When I attend the documentary events and markets and meet commissioners and filmmakers, the vast majority regard brands and marketers as the devil.  However, mostly, these professionals do know how to make really engaging programming and they understand what people want to watch. 

When I sit in marketing meetings the objective is almost always to engage with consumers, but brands tend to take a top down approach prioritising their objectives over those of the consumer.  It is a natural position to take when you, as a marketer, are living and breathing your brand every day, but top down thinking can kill a branded entertainment concept.

And what about the viewer/customer? If you can create engaging programming that people are going to enjoy then most people do not care if a brand paid for that content or if it was commissioned by a broadcaster.  

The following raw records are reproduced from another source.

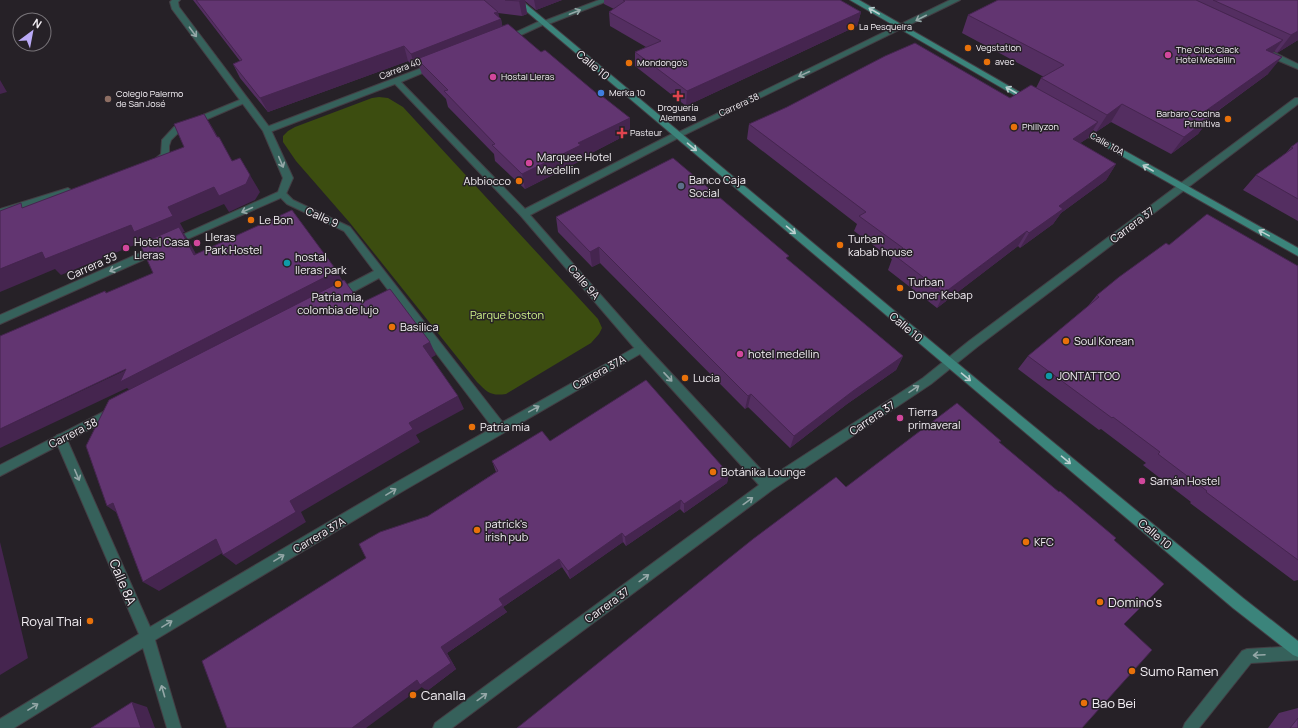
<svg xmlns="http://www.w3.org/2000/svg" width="1298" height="728" font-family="Manrope,sans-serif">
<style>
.green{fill:#3c4d10}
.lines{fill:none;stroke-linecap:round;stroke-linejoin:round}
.service-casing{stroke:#433e44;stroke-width:2}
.pedestrian-casing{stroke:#433e44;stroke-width:2}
.minor-casing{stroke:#433e44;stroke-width:2}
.tertiary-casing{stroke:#433e44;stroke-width:2}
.secondary-casing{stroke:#433e44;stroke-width:2}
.service{fill:#36615b;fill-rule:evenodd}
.pedestrian{fill:#36615b;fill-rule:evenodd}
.minor{fill:#36615b;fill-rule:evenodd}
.tertiary{fill:#36615b;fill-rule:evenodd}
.secondary{fill:#3b847b;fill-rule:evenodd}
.wall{fill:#542e61}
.shaded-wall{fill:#45254f}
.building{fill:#623571;stroke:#45254f}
.oneway{stroke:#bcd0d0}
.oneway2{stroke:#95a8a8}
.food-dot{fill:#e8710a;stroke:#262127;stroke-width:1.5}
.hotel-dot{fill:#d1479c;stroke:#262127;stroke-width:1.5}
.shop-dot{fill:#3f7fe0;stroke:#262127;stroke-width:1.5}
.health-dot{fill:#e0444e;stroke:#262127;stroke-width:1.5}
.education-dot{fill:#8d6e63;stroke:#262127;stroke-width:1.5}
.service-dot{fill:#5c6f8a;stroke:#262127;stroke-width:1.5}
.culture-dot{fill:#0f9aa8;stroke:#262127;stroke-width:1.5}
.labels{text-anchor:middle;stroke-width:3;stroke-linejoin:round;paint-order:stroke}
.far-poi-label{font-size:9px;fill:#f4f0f5;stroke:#262127;text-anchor:start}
.far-street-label{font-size:9px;fill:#f4f0f5;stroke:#262127}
.street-label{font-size:11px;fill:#f4f0f5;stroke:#262127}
.poi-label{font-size:11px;fill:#f4f0f5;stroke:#262127;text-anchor:start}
.park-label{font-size:11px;fill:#cff388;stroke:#262127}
.near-street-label{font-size:13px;fill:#f4f0f5;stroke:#262127}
.near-poi-label{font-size:13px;fill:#f4f0f5;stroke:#262127;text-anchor:start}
</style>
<rect width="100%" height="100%" fill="#262127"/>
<path class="green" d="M379,97L388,98L403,107L598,319L602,328L599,334L591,343L506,394C491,396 488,393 477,382L350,223L296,161L283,142V136L288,131L295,127L372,98Z"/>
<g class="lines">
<defs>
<path id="service" d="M242,99H248L249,101L180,131L171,140L169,146V154C165,161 159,168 150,166L149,164L161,154L162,140L174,127Z
M68,188L73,191L71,193L0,215V209Z"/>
<path id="pedestrian" d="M540,21H546L547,23L508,41H505L501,39Z
M432,64H435L439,66L401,82L525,209L674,133H680L681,135L680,137L530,215L645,345L646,348L645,351L641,352L637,351L521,216L395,84L270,132L267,133L263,130L264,128Z
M282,191L285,192L293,200L350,227L504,424L506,428L504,432L500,433L496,432L379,278L342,298H334L333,295L334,292L374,271L344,231L287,204L277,194Z
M113,407L117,409L119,412L117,415L0,476V465Z"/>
<path id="minor" d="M172,0H180L178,2L179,7L270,128L293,178L285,196L174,245L171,244L169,242L171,240L278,192L283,178L263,131L172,9L170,2Z
M599,0H610L546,25H540L539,23Z
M950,0H960L680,137H674L673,135Z
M1265,51H1271L1298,64V69L1265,55Z
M1295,98H1298V104L977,347L931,384L772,490L452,728H433L435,723L759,485L640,354L403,491L155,640L181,728H167L143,648L14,728H0V719L139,634L55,439L57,435L61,434L65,435L150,627L395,483L641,344L645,345L769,478L923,378L969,341Z
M158,245L163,249L161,252L0,324V315Z"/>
<path id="tertiary" d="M1298,646V660L1251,663L1199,728H1183L1185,723L1242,651L1247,649Z"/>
<path id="secondary" d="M513,0H521L992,392L1243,598L1298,641V657L1293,655L1233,608Z
M850,0H859L1035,101L1031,103H1028Z
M1077,124L1298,248V256L1074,129L1073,127L1074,125Z"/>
</defs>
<use href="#service" class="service-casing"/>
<use href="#pedestrian" class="pedestrian-casing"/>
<use href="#minor" class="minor-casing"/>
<use href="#tertiary" class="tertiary-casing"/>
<use href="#secondary" class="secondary-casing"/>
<use href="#service" class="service"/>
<use href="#pedestrian" class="pedestrian"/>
<use href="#minor" class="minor"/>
<use href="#tertiary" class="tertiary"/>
<use href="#secondary" class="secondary"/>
</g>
<path class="wall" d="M193,0H562L536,10L525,1L527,14L522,16L498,13L499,18L501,19L502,26L630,133L582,158V160L525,189L495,161L494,154L448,107L446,99L422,74L419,66L415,68L408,61L268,112L240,78L233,64L240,61Z
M604,0H840L861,12L857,26L686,106L635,66V52L646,47L610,26L609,12L614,9L604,4Z
M998,0H1298V40L1277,53L1274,51L1273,53L1268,74L1211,116L1198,134L1171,154L1111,122L1096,132L1093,130L1088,138L1080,143L1116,164L1106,180L1061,213L1053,224L1020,248L1018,246L937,308L888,270L892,259L854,231L857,224L747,139L749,124L1010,98L1036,88L1041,78L1044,77L962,33L968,15Z
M1298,142V221L1243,190L1256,175L1286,153L1291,147Z
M556,217L788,260L903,356L896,370L847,404L790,448L748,407L745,409L600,263L592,267L558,232Z
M1169,245L1298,266V580L1294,581L1190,503L1191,502L1143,465L1146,463L1101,429L1099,430L1018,369L1028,356L1088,306L1097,295Z
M550,441L729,474L727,483L684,513L680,509L626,546L623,542L570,579L562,567L503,607L507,612L447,653L456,669L427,691L422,687L428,516L496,472L492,461Z
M1298,708V728H1268L1279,713Z"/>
<path class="shaded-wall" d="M523,0H525L527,14L522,16L519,1Z
M534,0H562L536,10Z
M498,12L500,20L501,19L504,34L417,59L419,66L415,68L411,54Z
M861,12L857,26L686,106L687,91Z
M1298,31V40L1277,53L1291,35Z
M1283,40L1270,57L1266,50Z
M404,46L408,61L268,112L260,98Z
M1282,57L1268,74L1191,130L1204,112Z
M0,80L7,92L0,94Z
M1122,104L1111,122L1096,132L1107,115Z
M204,114L214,130L227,154L217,137Z
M1212,116L1198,134L1171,154L1184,137Z
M630,118V133L582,158V160L525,189L522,174L578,143Z
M1098,122L1088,138L1064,154L1073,139Z
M240,158L260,192L255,200L229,212L224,204L180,223L185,232H183L189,241L204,269L147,248L142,242L61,275L55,269L0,292V269L42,252L168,207Z
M1116,164L1106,180L1061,213L1053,224L1020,248L1029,233L1059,206Z
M1027,231L1018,246L937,308L944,293Z
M599,247L600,263L592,267L590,252Z
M337,271L345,285L134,394L127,388L0,448V429Z
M430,342L436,355L429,359L423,346Z
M903,356L896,370L847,404L790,448L794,436L853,391Z
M751,394L748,407L745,409L748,396Z
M458,396L464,409L416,435L420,442L301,512L306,522L236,565L223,555L290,501L409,423Z
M729,474L727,483L684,513V504Z
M681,500L680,509L626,546L625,537Z
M113,503L123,517L107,506Z
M622,533L623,542L570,579L568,571Z
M216,539L229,549L159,591L143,582Z
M0,542L28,658L0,675Z
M559,559L562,567L503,607L507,612L447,653L456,669L427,691L422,687L366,728H352L441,647L499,599Z
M132,702L147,707L155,728H141Z"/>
<path class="building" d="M196,0H484L498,12L494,13L501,19L411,54L404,46L260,98L233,64L242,60Z
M505,0H523L519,1Z
M623,0H840L861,12L687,91L635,52L661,41L609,12L625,1Z
M998,0H1196L1283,40L1266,50L1282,57L1204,112L1212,116L1184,137L1122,104L1107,115L1041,78L1064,65L968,15Z
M1213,0H1298V31L1291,35Z
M508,24L541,52L545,50L601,97L602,96L630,118L578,143L581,145L522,174L492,145L495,144L444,91L448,90L417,59Z
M915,43L1010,98L1031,85L1098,122L1073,139L1116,164L1059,206L1063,209L1029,233L1027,231L944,293L894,255L903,248L859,216L866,212L749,124L787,107L885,56Z
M204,114L217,137H219L232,161L240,158L250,175L246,184L219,196L214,187L168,207L173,216L134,232L131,225L45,259L42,252L0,269V211L21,203L22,208L184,147L174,124Z
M1298,142V199L1256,175L1293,148L1291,147Z
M673,158L789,256L786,258L903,356L853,391L794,436L751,394L748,396L599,247L590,252L556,217Z
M292,210L337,271L120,382L126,369L0,429V336L105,291L106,293L153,273L140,244L179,227L194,255Z
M1207,214L1298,266V560L1206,492L1207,491L1158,454L1160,452L1113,417L1112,418L1028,356L1099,297L1097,295L1119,277L1166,243L1169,245Z
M344,280L361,303L390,289L430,342L423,346L458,396L409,423L413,429L290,501L296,512L223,555L216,539L143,582L113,503L107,506L86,446L109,400Z
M646,380L729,474L684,504L681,500L625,537L622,533L568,571L559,559L499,599L503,605L441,647L451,663L420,685L417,680L352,728H227L202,661L366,558L359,544L380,532L428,516L498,471L492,461L542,431L550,441Z
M957,403L1001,441L999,442L1059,492L1060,491L1116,538L1114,540L1164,584L1124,624L1152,650L1082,728H517L753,539L836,477L846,487Z
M132,702L141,728H91Z
M1298,718V728H1290Z"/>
<defs><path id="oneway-shaft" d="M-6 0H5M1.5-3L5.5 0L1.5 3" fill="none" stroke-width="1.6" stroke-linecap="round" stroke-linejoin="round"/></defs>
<g class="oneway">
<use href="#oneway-shaft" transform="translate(874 11) rotate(-150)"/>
<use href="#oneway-shaft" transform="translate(1011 90) rotate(-150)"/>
<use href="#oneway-shaft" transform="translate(692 147) rotate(40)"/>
<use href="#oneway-shaft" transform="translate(1148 168) rotate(-150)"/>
<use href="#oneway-shaft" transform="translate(791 230) rotate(40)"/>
<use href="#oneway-shaft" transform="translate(1264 233) rotate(-151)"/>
<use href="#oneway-shaft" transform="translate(966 377) rotate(40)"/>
<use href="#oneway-shaft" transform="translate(1066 460) rotate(40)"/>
</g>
<g class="oneway2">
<use href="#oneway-shaft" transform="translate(575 12) rotate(-21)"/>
<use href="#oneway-shaft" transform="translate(921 18) rotate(153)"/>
<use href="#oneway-shaft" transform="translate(193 32) rotate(53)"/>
<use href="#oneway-shaft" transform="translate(804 74) rotate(155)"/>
<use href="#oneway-shaft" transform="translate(281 162) rotate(67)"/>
<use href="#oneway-shaft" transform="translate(247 210) rotate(156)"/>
<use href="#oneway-shaft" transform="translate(115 269) rotate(156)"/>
<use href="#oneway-shaft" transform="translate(668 377) rotate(47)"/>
<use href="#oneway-shaft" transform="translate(914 389) rotate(-34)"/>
<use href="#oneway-shaft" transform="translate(534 409) rotate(-29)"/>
<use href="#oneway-shaft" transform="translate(77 475) rotate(67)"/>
<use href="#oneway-shaft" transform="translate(391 492) rotate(-31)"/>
<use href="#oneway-shaft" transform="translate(748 501) rotate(-36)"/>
<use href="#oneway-shaft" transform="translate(279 558) rotate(-31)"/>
<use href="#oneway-shaft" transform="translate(644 578) rotate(-36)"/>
<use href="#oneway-shaft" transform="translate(167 624) rotate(-31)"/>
<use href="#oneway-shaft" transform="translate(1259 655) rotate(177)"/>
<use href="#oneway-shaft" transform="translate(163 691) rotate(-106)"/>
<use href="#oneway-shaft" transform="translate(482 697) rotate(-36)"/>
<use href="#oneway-shaft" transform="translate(33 707) rotate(-32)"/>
</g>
<g class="food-dot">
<circle cx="851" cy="27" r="4"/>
<circle cx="968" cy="48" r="4"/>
<circle cx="987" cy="62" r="4"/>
<circle cx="629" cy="63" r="4"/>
<circle cx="1228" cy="119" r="4"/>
<circle cx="1014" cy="127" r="4"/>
<circle cx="519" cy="181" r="4"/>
<circle cx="251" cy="220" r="4"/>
<circle cx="840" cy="245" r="4"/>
<circle cx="338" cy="284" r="4"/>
<circle cx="900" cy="288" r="4"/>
<circle cx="392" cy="327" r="4"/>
<circle cx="1066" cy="341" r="4"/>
<circle cx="685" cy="378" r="4"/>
<circle cx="472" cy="427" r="4"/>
<circle cx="713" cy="472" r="4"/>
<circle cx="477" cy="530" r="4"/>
<circle cx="1026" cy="542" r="4"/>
<circle cx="1100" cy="602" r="4"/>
<circle cx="90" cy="621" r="4"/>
<circle cx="1132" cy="671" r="4"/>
<circle cx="413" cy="695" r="4"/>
<circle cx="1084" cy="703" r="4"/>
</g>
<g class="hotel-dot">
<circle cx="1168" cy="55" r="4"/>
<circle cx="493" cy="77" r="4"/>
<circle cx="529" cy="163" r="4"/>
<circle cx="197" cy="243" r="4"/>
<circle cx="126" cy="248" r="4"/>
<circle cx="740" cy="354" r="4"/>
<circle cx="900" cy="418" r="4"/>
<circle cx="1142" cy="481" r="4"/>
</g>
<circle class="shop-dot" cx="601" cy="93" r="4"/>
<g class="health-dot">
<path d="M676 90h4v4h4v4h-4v4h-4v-4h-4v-4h4z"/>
<path d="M620 127h4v4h4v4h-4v4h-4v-4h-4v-4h4z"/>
</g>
<circle class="education-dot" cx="108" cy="99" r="4"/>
<circle class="service-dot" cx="681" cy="186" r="4"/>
<g class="culture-dot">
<circle cx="287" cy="263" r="4"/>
<circle cx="1049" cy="376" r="4"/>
</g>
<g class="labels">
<g class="far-poi-label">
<text x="859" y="30">La Pesqueira</text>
<text x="976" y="51">Vegstation</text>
<text x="1176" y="53">The Click Clack<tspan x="1176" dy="10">Hotel Medellin</tspan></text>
<text x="995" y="65">avec</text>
<text x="637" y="66">Mondongo's</text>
<text x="501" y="80">Hostal Lleras</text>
<text x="609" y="96">Merka 10</text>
<text x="116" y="97">Colegio Palermo<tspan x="116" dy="10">de San José</tspan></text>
<text x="678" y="111" text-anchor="middle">Droguería<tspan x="678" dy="10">Alemana</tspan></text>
<text x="1220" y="117" text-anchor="end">Barbaro Cocina<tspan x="1220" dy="10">Primitiva</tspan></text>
<text x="1022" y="130">Phillyzon</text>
<text x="630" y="136">Pasteur</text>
</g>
<g class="far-street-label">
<text transform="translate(400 69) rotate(-21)" y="3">Carrera 40</text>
<text transform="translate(739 105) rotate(-25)" y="3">Carrera 38</text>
<text transform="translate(1107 144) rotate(30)" y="3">Calle 10A</text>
</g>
<g class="street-label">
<text transform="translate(593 65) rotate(40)" y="4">Calle 10</text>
<text transform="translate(322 217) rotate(24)" y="4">Calle 9</text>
<text transform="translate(1132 225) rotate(-37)" y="4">Carrera 37</text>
<text transform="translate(92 266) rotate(-24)" y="4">Carrera 39</text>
<text transform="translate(584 282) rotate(49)" y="4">Calle 9A</text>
<text transform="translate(906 327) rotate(40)" y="4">Calle 10</text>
<text transform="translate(599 372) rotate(-29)" y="4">Carrera 37A</text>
<text transform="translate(872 418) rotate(-34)" y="4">Carrera 37</text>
<text transform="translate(73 433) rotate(-27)" y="4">Carrera 38</text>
<text transform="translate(1155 534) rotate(40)" y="4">Calle 10</text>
<text transform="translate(319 535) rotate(-31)" y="4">Carrera 37A</text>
<text transform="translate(607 605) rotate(-36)" y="4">Carrera 37</text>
</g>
<g class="poi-label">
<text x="537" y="161">Marquee Hotel<tspan x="537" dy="13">Medellin</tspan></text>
<text x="689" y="184">Banco Caja<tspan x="689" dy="13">Social</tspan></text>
<text x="511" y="185" text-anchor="end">Abbiocco</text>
<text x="259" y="224">Le Bon</text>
<text x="205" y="241">Lleras<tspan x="205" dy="13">Park Hostel</tspan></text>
<text x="848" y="243">Turban<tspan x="848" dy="13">kabab house</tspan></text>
<text x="134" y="246">Hotel Casa<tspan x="134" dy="13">Lleras</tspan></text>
<text x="295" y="261">hostal<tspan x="295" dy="13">lleras park</tspan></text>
<text x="908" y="286">Turban<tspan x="908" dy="13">Doner Kebap</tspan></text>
<text x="338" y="301" text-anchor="middle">Patria mia,<tspan x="338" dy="13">colombia de lujo</tspan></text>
<text x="400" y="331">Basilica</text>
<text x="1074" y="345">Soul Korean</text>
<text x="748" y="358">hotel medellin</text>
<text x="1057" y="380">JONTATTOO</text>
<text x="693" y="382">Lucia</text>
<text x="908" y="416">Tierra<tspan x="908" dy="13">primaveral</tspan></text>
<text x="480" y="431">Patria mia</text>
<text x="721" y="476">Botánika Lounge</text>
<text x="1150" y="485">Samán Hostel</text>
<text x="485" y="528">patrick's<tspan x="485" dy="13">irish pub</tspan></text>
<text x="1034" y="546">KFC</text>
</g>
<g class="park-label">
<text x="507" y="319">Parque boston</text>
</g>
<g class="near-street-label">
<text transform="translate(123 582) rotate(67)" y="5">Calle 8A</text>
</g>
<g class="near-poi-label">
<text x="1108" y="607">Domino's</text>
<text x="82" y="626" text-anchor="end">Royal Thai</text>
<text x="1140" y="676">Sumo Ramen</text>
<text x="421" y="700">Canalla</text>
<text x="1092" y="708">Bao Bei</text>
</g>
</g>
<g transform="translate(32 32) rotate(32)"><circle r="19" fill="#262127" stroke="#787479"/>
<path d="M0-3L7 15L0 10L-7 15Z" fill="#baaaf6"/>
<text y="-6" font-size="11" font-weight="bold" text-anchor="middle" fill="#f4f0f5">N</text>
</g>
</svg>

The challenge for the brand owners is to make programmes that can entertain and also deliver their marketing objective, and it must be said that branded entertainment is not right for every brand.  If you are selling incontinence pads then it is unlikely you are going to be able to become an entertainment brand.


  1. Charlie Read says:

    I think you’re completely right about marketing needing a new way of thinking – I think the biggest problem is that the traditional agency structure that manages content production is flawed as its still using outdated models to create entertainment. There doesn’t just need to be an understanding across the void between brands and entertainment makers but a new set of processes that allows the entertainment process to breath.